▶ _Task to complete_:
Only lines with the word "undo" are needed; collect each of them from the listing below.
═══ Supplied information
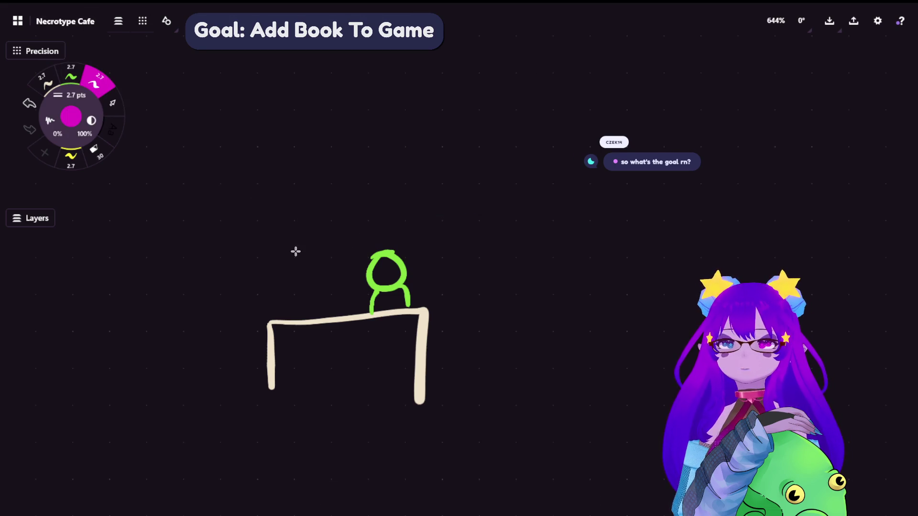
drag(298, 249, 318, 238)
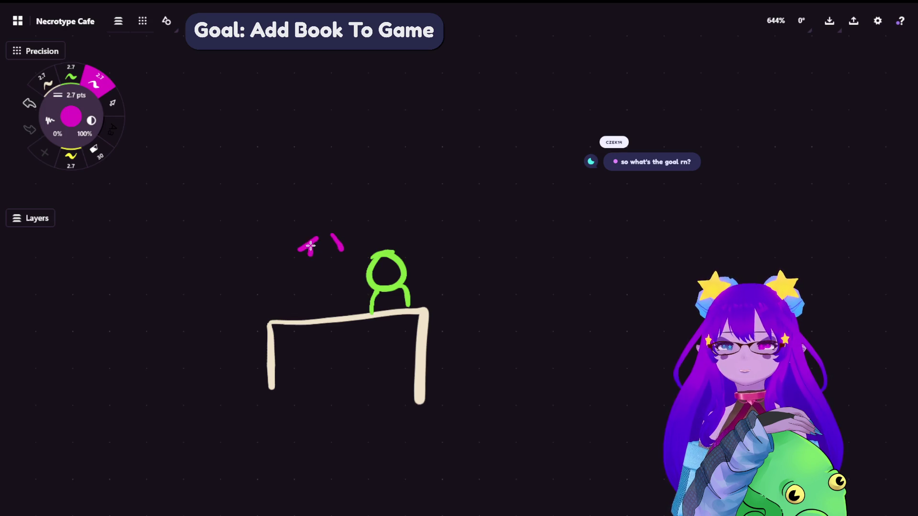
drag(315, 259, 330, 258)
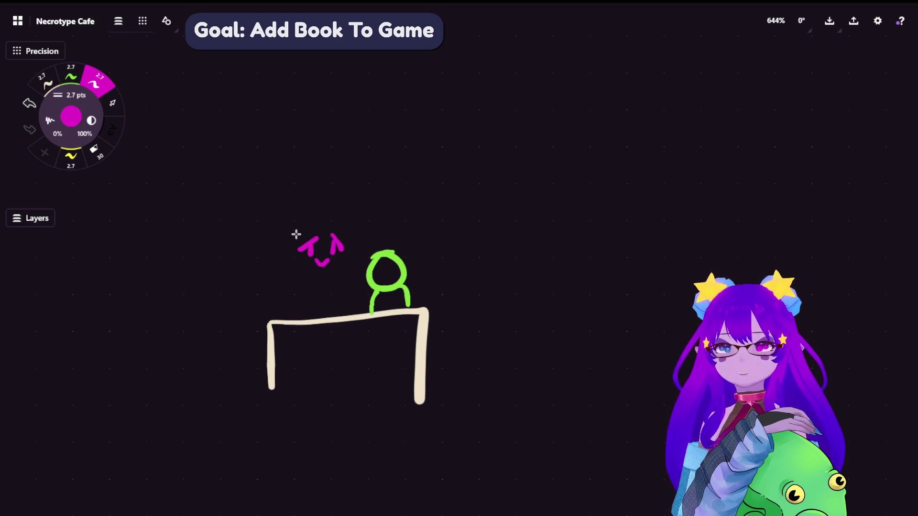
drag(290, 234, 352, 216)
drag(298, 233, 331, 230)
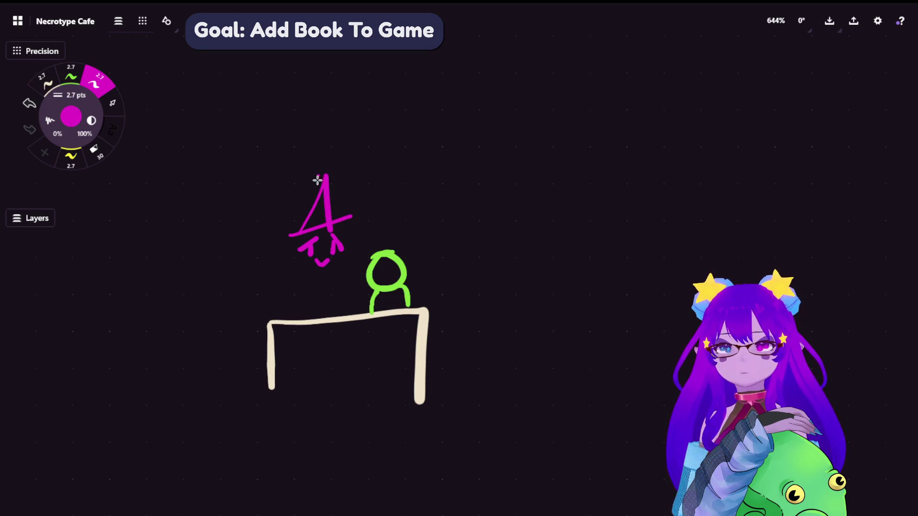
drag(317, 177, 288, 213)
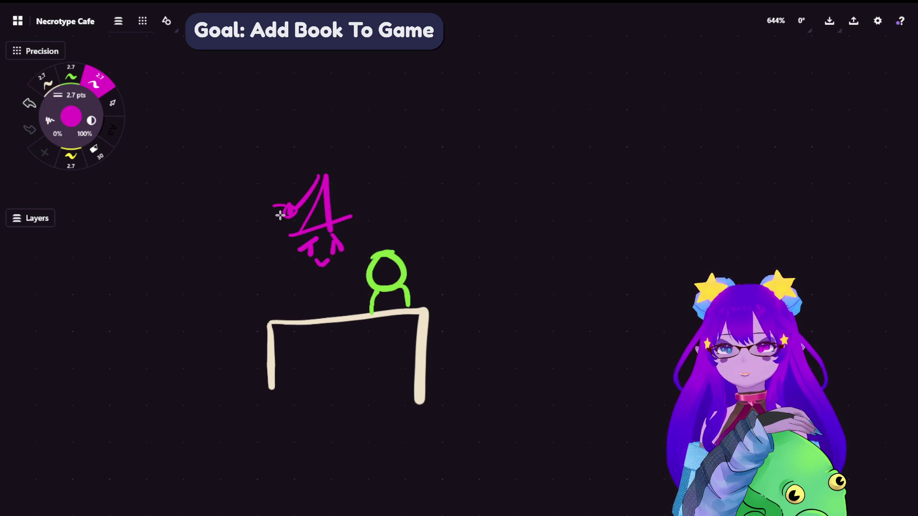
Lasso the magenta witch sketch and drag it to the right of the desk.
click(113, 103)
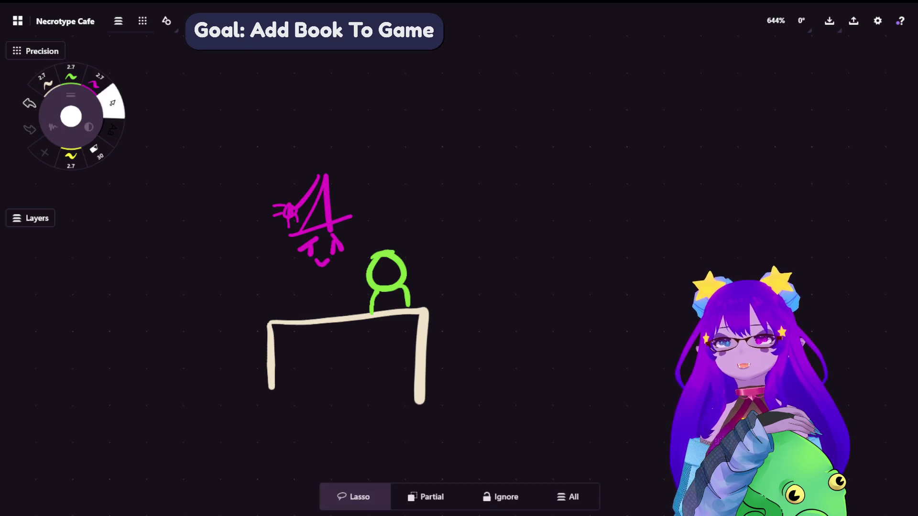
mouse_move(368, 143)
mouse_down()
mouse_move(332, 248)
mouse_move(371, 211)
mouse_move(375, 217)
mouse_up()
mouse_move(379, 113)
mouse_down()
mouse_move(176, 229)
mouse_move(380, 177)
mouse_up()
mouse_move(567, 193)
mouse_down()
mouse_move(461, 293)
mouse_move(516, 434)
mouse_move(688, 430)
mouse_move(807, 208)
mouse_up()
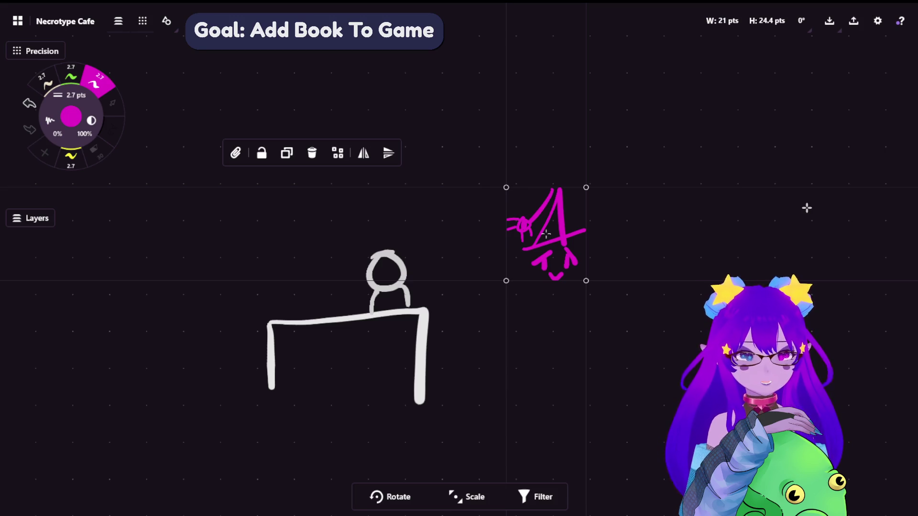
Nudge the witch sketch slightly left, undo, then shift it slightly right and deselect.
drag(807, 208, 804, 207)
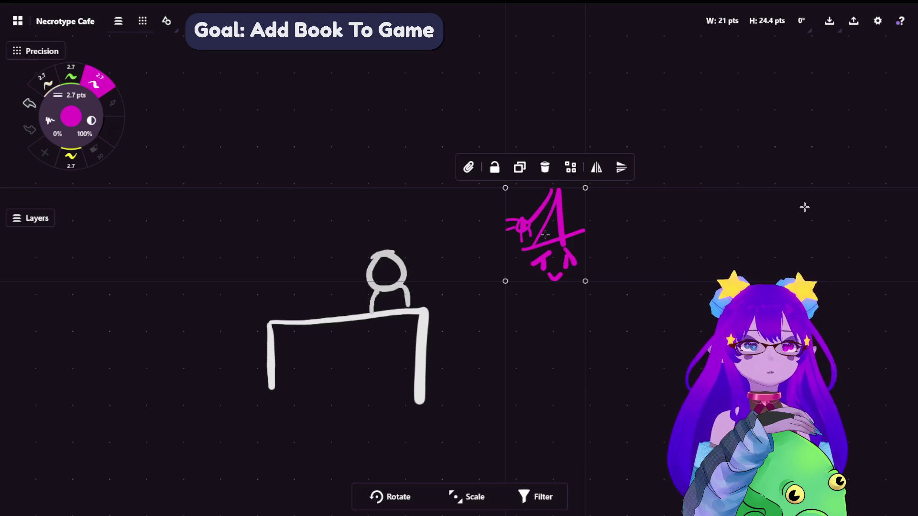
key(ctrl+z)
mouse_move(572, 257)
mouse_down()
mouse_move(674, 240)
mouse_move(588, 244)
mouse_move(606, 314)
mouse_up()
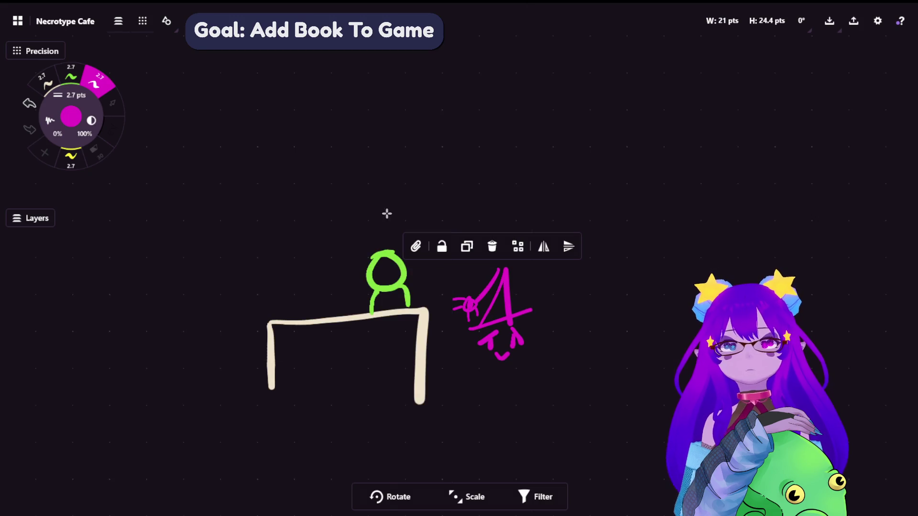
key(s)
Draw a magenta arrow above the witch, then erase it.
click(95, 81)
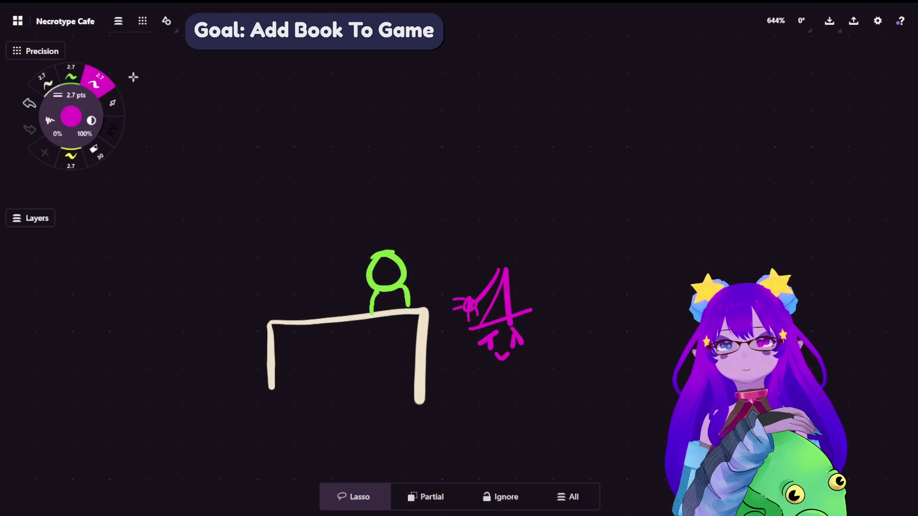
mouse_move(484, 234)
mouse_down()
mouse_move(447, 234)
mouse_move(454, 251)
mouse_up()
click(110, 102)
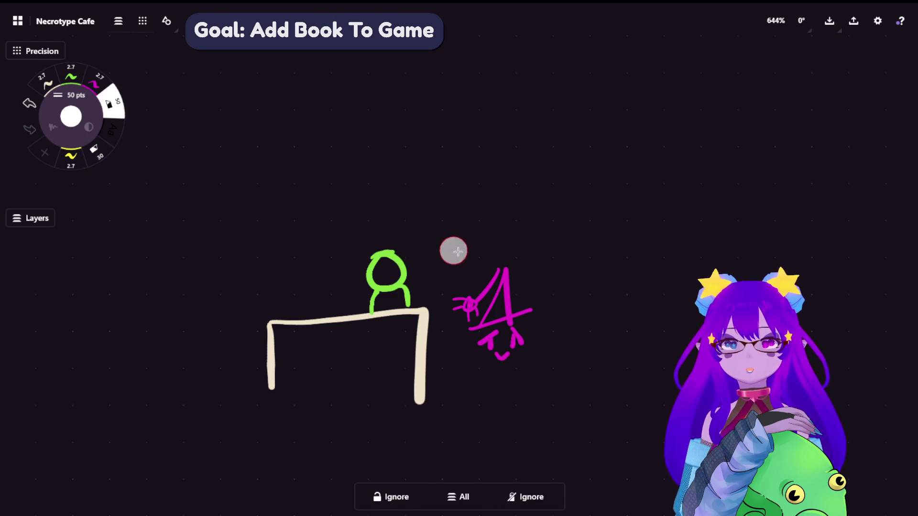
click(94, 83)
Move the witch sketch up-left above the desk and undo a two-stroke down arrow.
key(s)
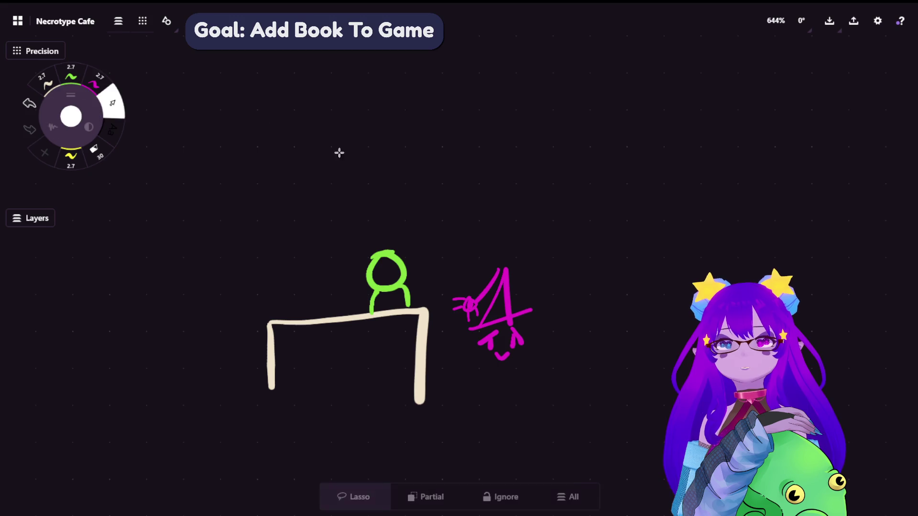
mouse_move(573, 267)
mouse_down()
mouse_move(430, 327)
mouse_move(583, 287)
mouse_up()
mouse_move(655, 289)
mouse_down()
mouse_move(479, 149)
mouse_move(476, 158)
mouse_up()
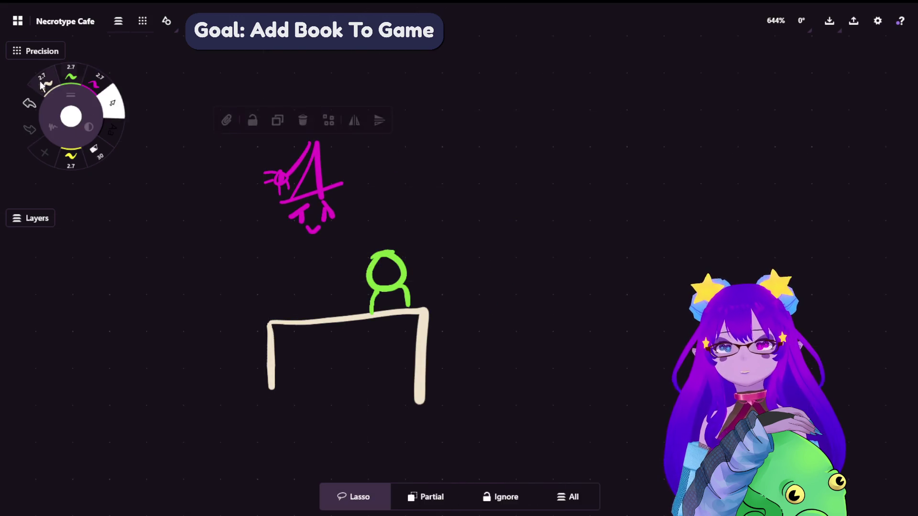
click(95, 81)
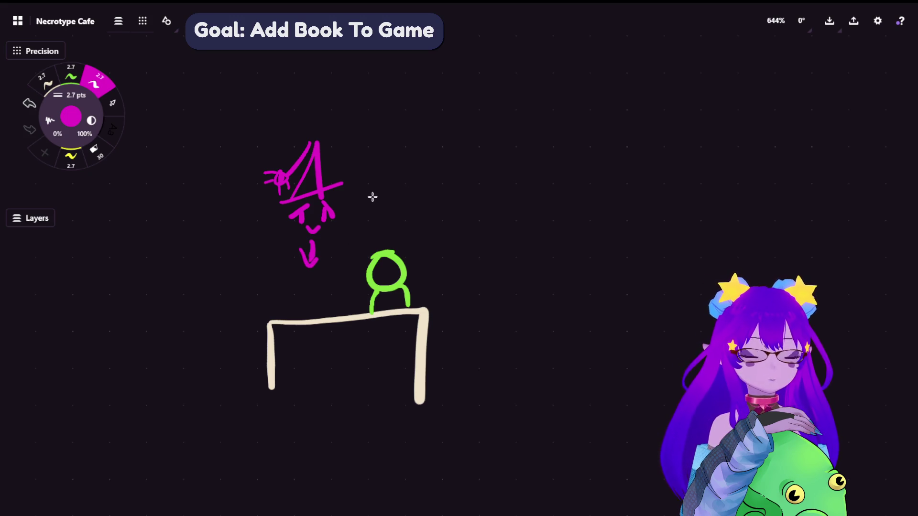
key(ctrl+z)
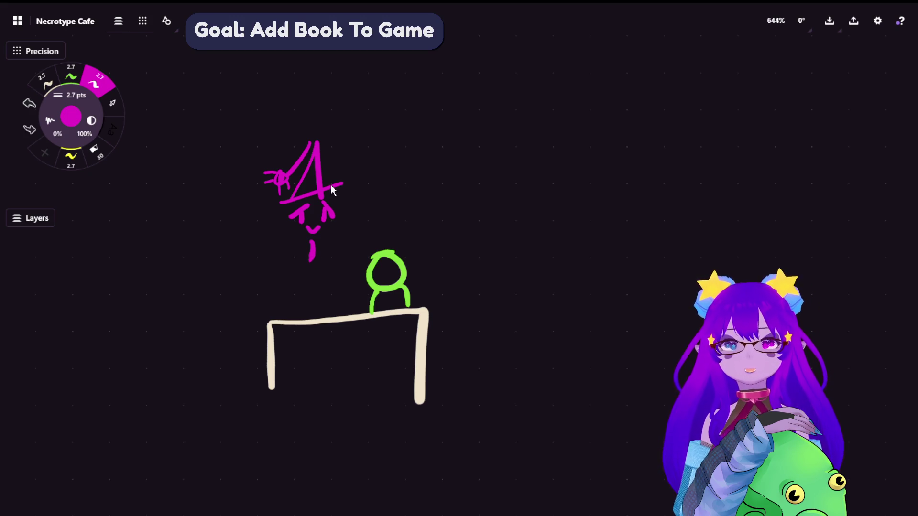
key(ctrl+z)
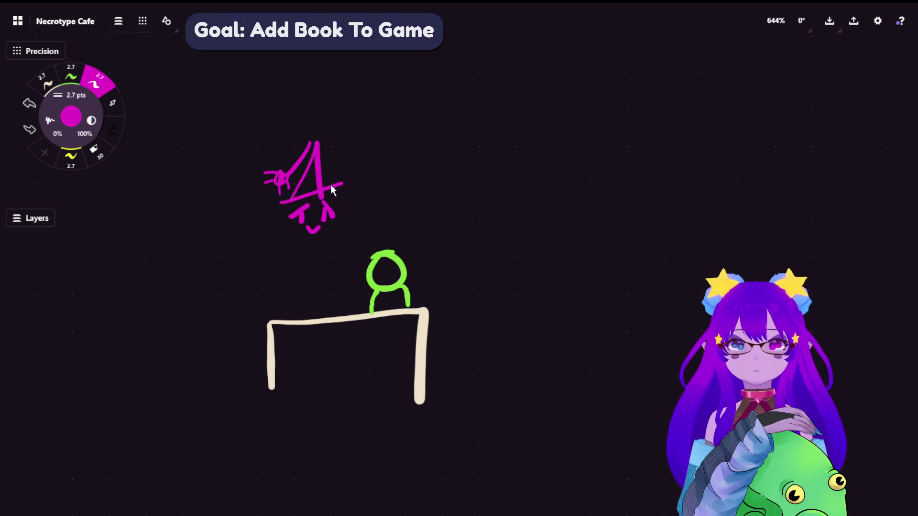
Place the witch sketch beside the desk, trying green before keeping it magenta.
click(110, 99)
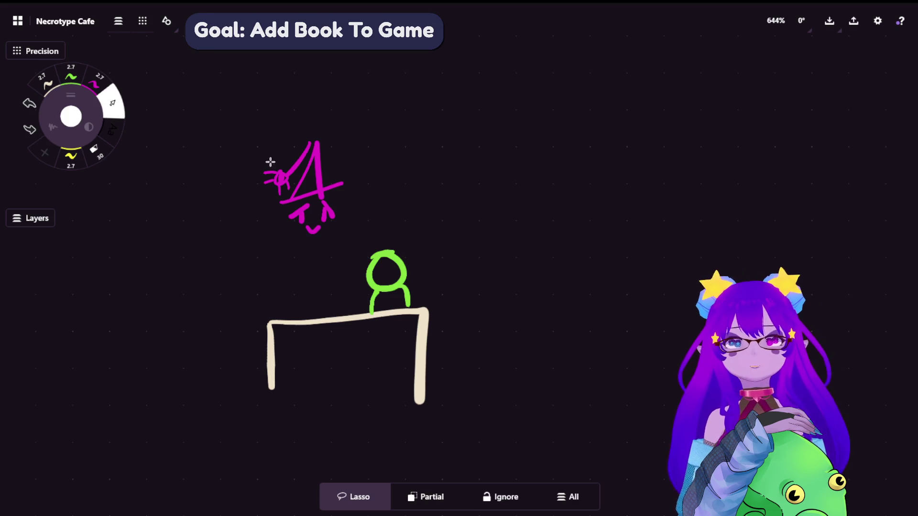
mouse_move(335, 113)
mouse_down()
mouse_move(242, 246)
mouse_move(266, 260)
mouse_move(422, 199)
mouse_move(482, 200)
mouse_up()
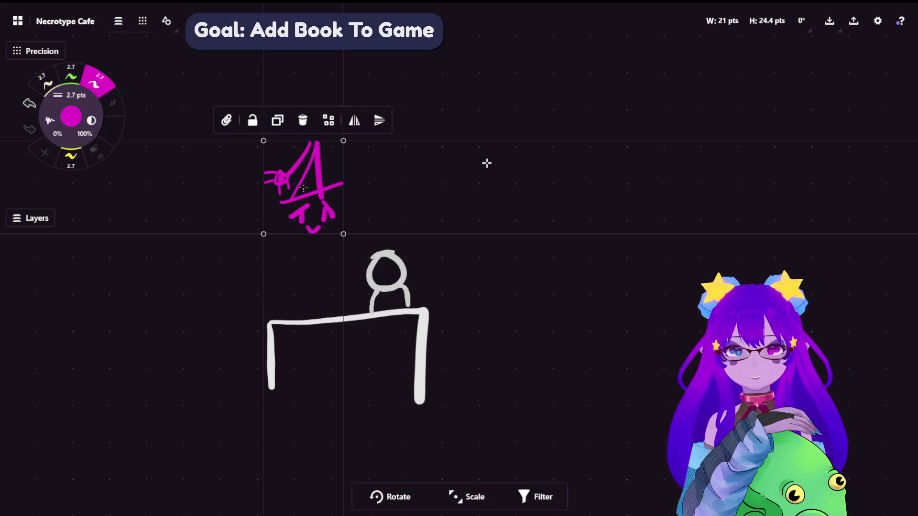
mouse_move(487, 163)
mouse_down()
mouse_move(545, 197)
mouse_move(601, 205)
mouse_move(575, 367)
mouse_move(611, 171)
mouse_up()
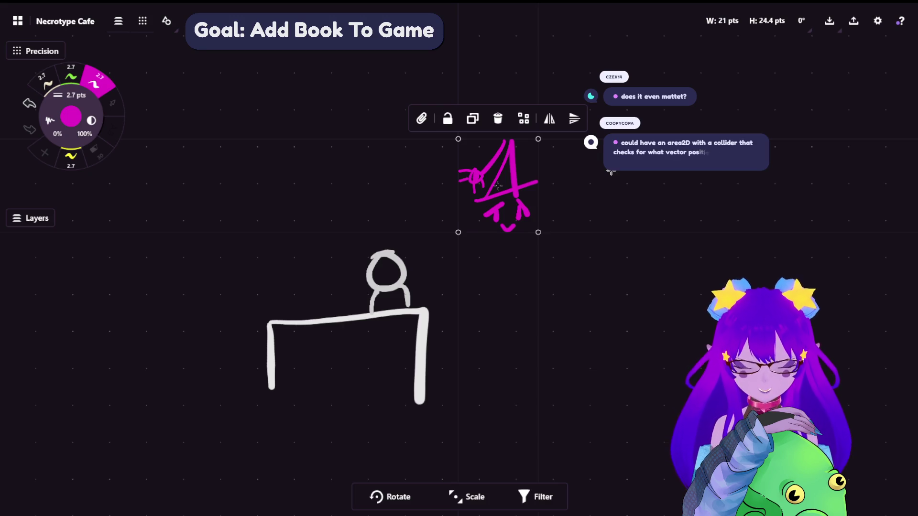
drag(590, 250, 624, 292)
══════
▶ _Solution for this problem_:
Nudge the witch sketch slightly left, undo, then shift it slightly right and deselect.
Move the witch sketch up-left above the desk and undo a two-stroke down arrow.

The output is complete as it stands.